Our Run 3 sprint is well defined: major deliverables are the instance catalog generating code, which is to be run at SLAC, and the capability of the phosim pipeline to run all jobs (ie, with checkpointing of some kind). The former is almost ready, while the latter is looking unlikely to happen. We discussed possible fallback positions - as extreme as turning off the Moon!

Instance Catalogs at SLAC

Epic here (#320)

Quick note, since I know we had talked about starting the new runs during the first week of October. Construction on UW campus means they are going to have to cut power to our building for about eight hours on Sunday, October 2nd.
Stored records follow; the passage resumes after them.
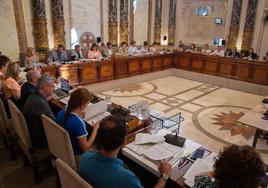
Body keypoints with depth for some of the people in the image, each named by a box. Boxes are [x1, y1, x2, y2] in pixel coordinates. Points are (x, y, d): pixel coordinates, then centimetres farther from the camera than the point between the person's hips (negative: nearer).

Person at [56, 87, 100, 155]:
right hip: (76, 155, -7)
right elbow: (85, 148, -26)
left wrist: (78, 116, -1)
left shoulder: (61, 113, -12)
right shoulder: (78, 123, -36)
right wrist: (96, 129, -20)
UW IT plans to gently power fatboy down on Friday September 30. Presumably, fatboy will be back up sometime Monday October 3rd, but I don't know how long powering up every machine in the physics and astronomy building will take.

Update as of September 26: UW IT will actually not begin powering down serves (like fatboy) until Saturday, October 1, so fatboy should be up all day on Friday. They anticipate everything will be back up and ready to use by 8am PDT on Monday, October 3.

We believe we have a version of the instance catalog generator which is sufficiently ready that it would be worth trying at SLAC. Rahul now has an account at SLAC but does not know which machines to log in to. Heather can do software installs from source if necessary. The normal node to use at SLAC is rhel6-64.slac.stanford.edu.

Rahul will create a setup script for generating instance catalogs.

PhoSim Pipeline Preparation

Discussion here (#315), epic to follow (Tom).

Phosim preparation, studying internal phosim check-pointing mechanism. It is not adequate to solve our issues, since time is not evenly spread among jobs. Not clear this is a high priority for phosim team. We could decide to just go ahead and accept that some jobs will fail for lack of time (as for Run 1).

We could also look into dmtcp as a different mechanism for handling checkpointing. Heather is going to look into this. Unlikely to be ready on a very short timescale.

Should we consider other options like dropping moon? Rahul makes the sensible suggestion that we should consider removing it for visits that we would not otherwise be able to run to completion.